Belgium in Brief: Struggles To Quarantine High-risk Travellers
Tuesday, 07 July 2020
Following rising figures reported in various parts of Europe, Belgium was faced with a difficult choice as it tried to prevent a second wave of infections within the country.
On Monday morning, the news was clear: Despite several countries in Europe tightening restrictions or imposing local lockdowns again, Belgium has no federal framework in place to make sure returning travellers are coronavirus-free before getting back in society.
By Monday evening, things had developed: Belgium will treat travellers returning from a country or region where the coronavirus measures have been tightened again in the same way as high-risk contacts of infected people. They will be tested and quarantined.
Progress, but with a caveat.
While this plan is fairly clear cut at a regulated point of entry, it becomes a lot harder to keep track of with people driving back.

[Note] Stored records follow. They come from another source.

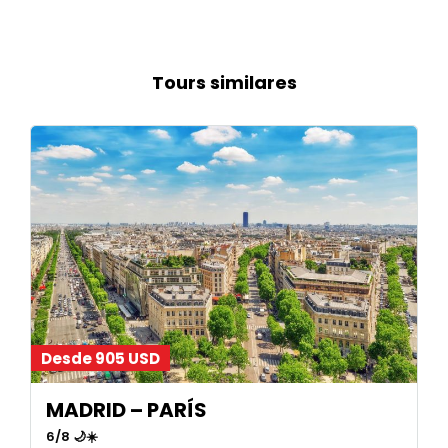
Tours similares
Desde 905 USD
MADRID – PARÍS
6/8 🌙☀️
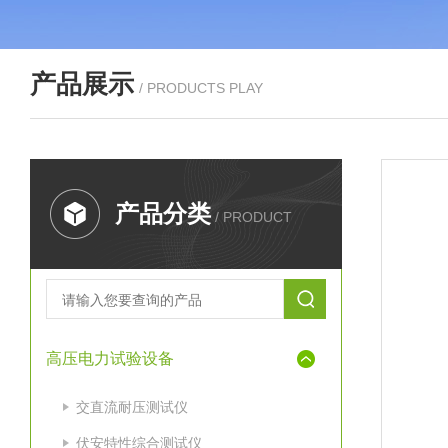
产品展示
/ PRODUCTS PLAY
产品分类
/ PRODUCT
高压电力试验设备
交直流耐压测试仪
伏安特性综合测试仪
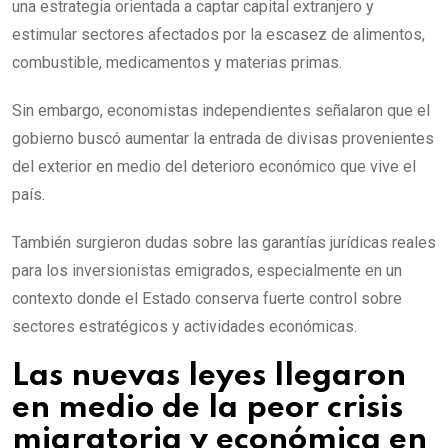
una estrategia orientada a captar capital extranjero y
estimular sectores afectados por la escasez de alimentos,
combustible, medicamentos y materias primas.
Sin embargo, economistas independientes señalaron que el
gobierno buscó aumentar la entrada de divisas provenientes
del exterior en medio del deterioro económico que vive el
país.
También surgieron dudas sobre las garantías jurídicas reales
para los inversionistas emigrados, especialmente en un
contexto donde el Estado conserva fuerte control sobre
sectores estratégicos y actividades económicas.
Las nuevas leyes llegaron
en medio de la peor crisis
migratoria y económica en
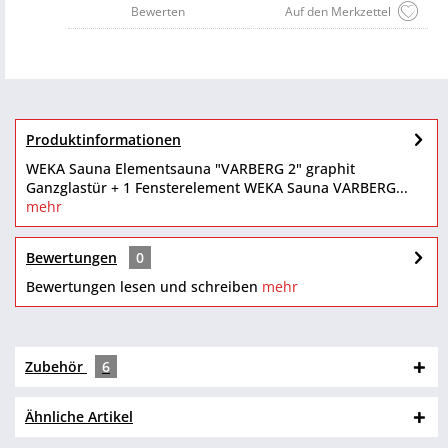
Bewerten
Auf den Merkzettel
Produktinformationen
WEKA Sauna Elementsauna "VARBERG 2" graphit
Ganzglastür + 1 Fensterelement WEKA Sauna VARBERG...
mehr
Bewertungen
0
Bewertungen lesen und schreiben
mehr
Zubehör
6
Ähnliche Artikel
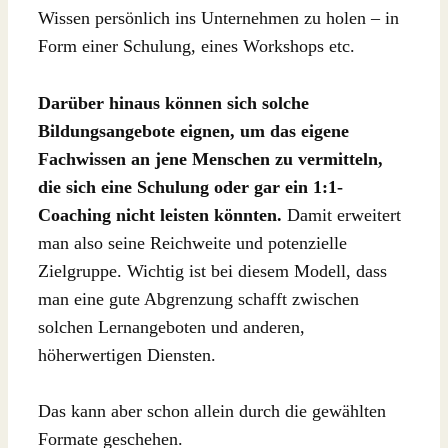
Wissen persönlich ins Unternehmen zu holen – in
Form einer Schulung, eines Workshops etc.
Darüber hinaus können sich solche
Bildungsangebote eignen, um das eigene
Fachwissen an jene Menschen zu vermitteln,
die sich eine Schulung oder gar ein 1:1-
Coaching nicht leisten könnten.
Damit erweitert
man also seine Reichweite und potenzielle
Zielgruppe. Wichtig ist bei diesem Modell, dass
man eine gute Abgrenzung schafft zwischen
solchen Lernangeboten und anderen,
höherwertigen Diensten.
Das kann aber schon allein durch die gewählten
Formate geschehen.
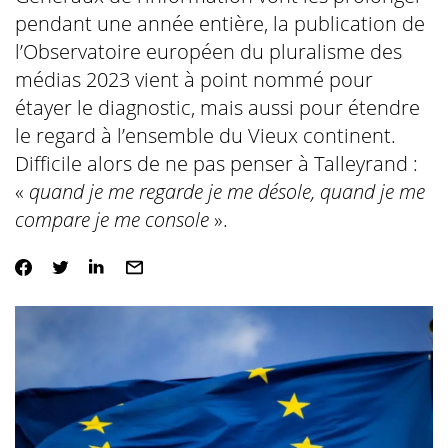
pendant une année entière, la publication de
l’Observatoire européen du pluralisme des
médias 2023 vient à point nommé pour
étayer le diagnostic, mais aussi pour étendre
le regard à l’ensemble du Vieux continent.
Difficile alors de ne pas penser à Talleyrand :
«
quand je me regarde je me désole, quand je me
compare je me console
».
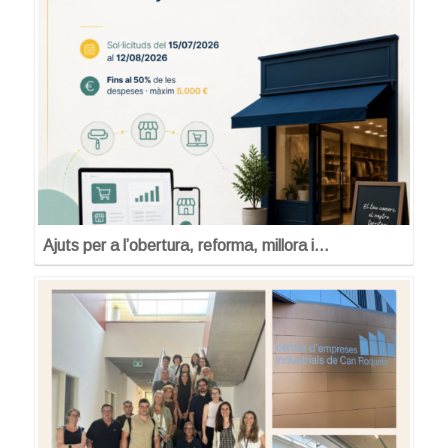
Ajuts per a l’obertura, reforma, millora i…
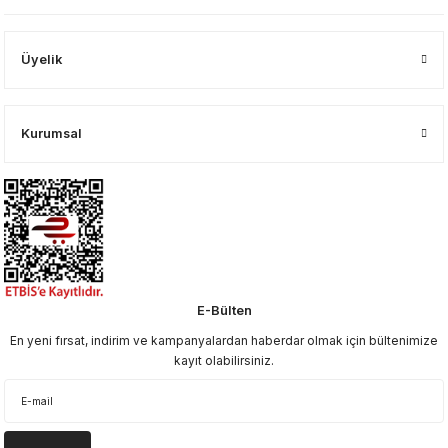
Üyelik
Kurumsal
E-Bülten
En yeni fırsat, indirim ve kampanyalardan haberdar olmak için bültenimize
kayıt olabilirsiniz.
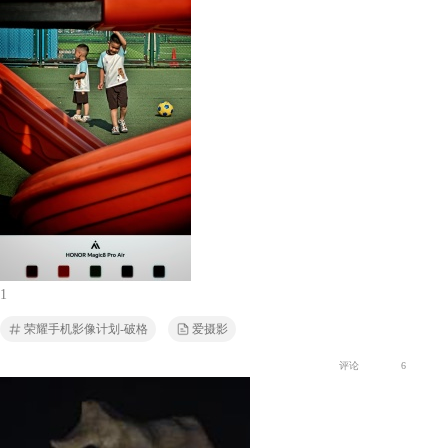
1
荣耀手机影像计划-破格
爱摄影
评论
6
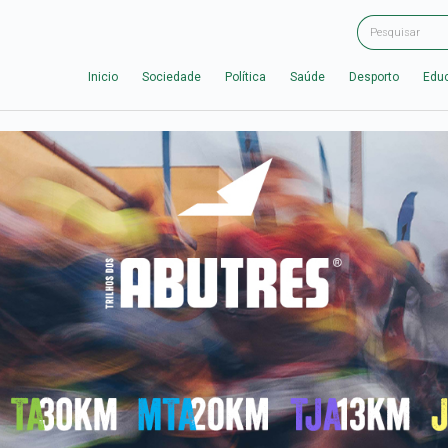
Inicio
Sociedade
Política
Saúde
Desporto
Edu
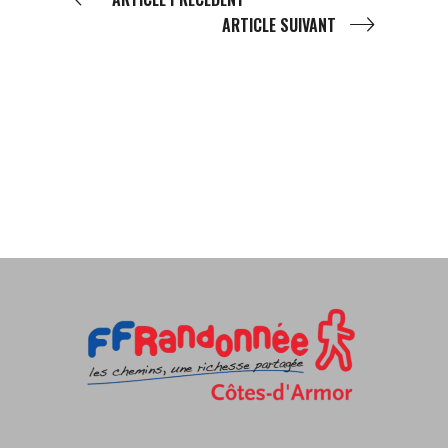
ARTICLE SUIVANT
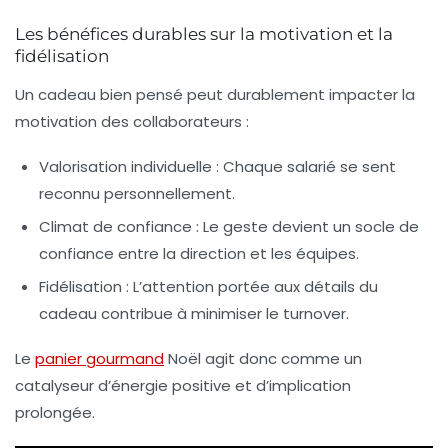
Les bénéfices durables sur la motivation et la
fidélisation
Un cadeau bien pensé peut durablement impacter la
motivation des collaborateurs :
Valorisation individuelle :
Chaque salarié se sent
reconnu personnellement.
Climat de confiance :
Le geste devient un socle de
confiance entre la direction et les équipes.
Fidélisation :
L’attention portée aux détails du
cadeau contribue à minimiser le turnover.
Le
panier gourmand
Noël agit donc comme un
catalyseur d’énergie positive et d’implication
prolongée.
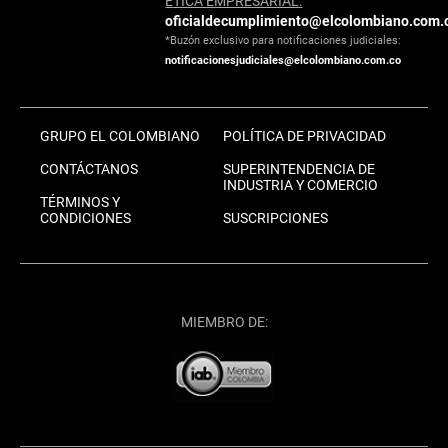
ÉTICA EMPRESARIAL:
oficialdecumplimiento@elcolombiano.com.
*Buzón exclusivo para notificaciones judiciales:
notificacionesjudiciales@elcolombiano.com.co
GRUPO EL COLOMBIANO
POLÍTICA DE PRIVACIDAD
CONTÁCTANOS
SUPERINTENDENCIA DE
INDUSTRIA Y COMERCIO
TÉRMINOS Y
CONDICIONES
SUSCRIPCIONES
MIEMBRO DE:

That, The Brussels Times has learned, is the next challenge – so watch this space.
With so much information, and so little time to catch up before it potentially changes again, here are some of the top stories from around the country to get you up to speed.
Belgium will treat travellers returning from a country or region where the coronavirus measures have been tightened again in the same way as high-risk contacts of infected people, the Risk Management Group decided on Monday.
This means that returning travellers will be tested and placed in quarantine for a maximum of two weeks. At the moment, however, it is not yet clear how this will be worked out in legal and practical terms. Read more.
An average of 81.7 people per day tested positive for the new coronavirus (Covid-19) in Belgium, according to figures by the Federal Public Health Service on Tuesday.
The total number of confirmed cases in Belgium, since the beginning of the pandemic, is 62,058. The total reflects all people in Belgium who have been infected, and includes confirmed active cases as well as patients who have since recovered, or died from the consequences of the virus.
All trends continue to decrease, according to the authorities. Read More.
A persistent theory that herd immunity could be a feasible way to tackle the coronavirus has had a substantial knock after a new Spanish study cast doubt on the idea.
According to the study of 61,075 people in 35,883 randomly selected households throughout the country, roughly 5% of the Spanish population has developed antibodies. This stops far short of the 70% to 90% of a population required in order to achieve herd immunity. Read More.
Authorities have removed the word ‘Arab’ from a monument in Brussels, reversing a move by far-right party members to “restore” it by reinscribing it back on the memorial last week.
The Buildings Agency said that it will not be filing a complaint after two figureheads of far-right party Vlaams Belang (VB) last week put the word ‘Arab’, in Dutch and French, back on the monument. Read more.
Testing people infected with the new coronavirus (Covid-19) too early in the course of the infection is likely to lead to a false-negative test result, a recent study shows.
Johns Hopkins researchers estimated that people that were tested for the virus in the four days after infection were 67% more likely to test negative, even if they had the virus, by reviewing RT-PCR (reverse transcriptase polymerase chain reaction) test data from seven prior studies.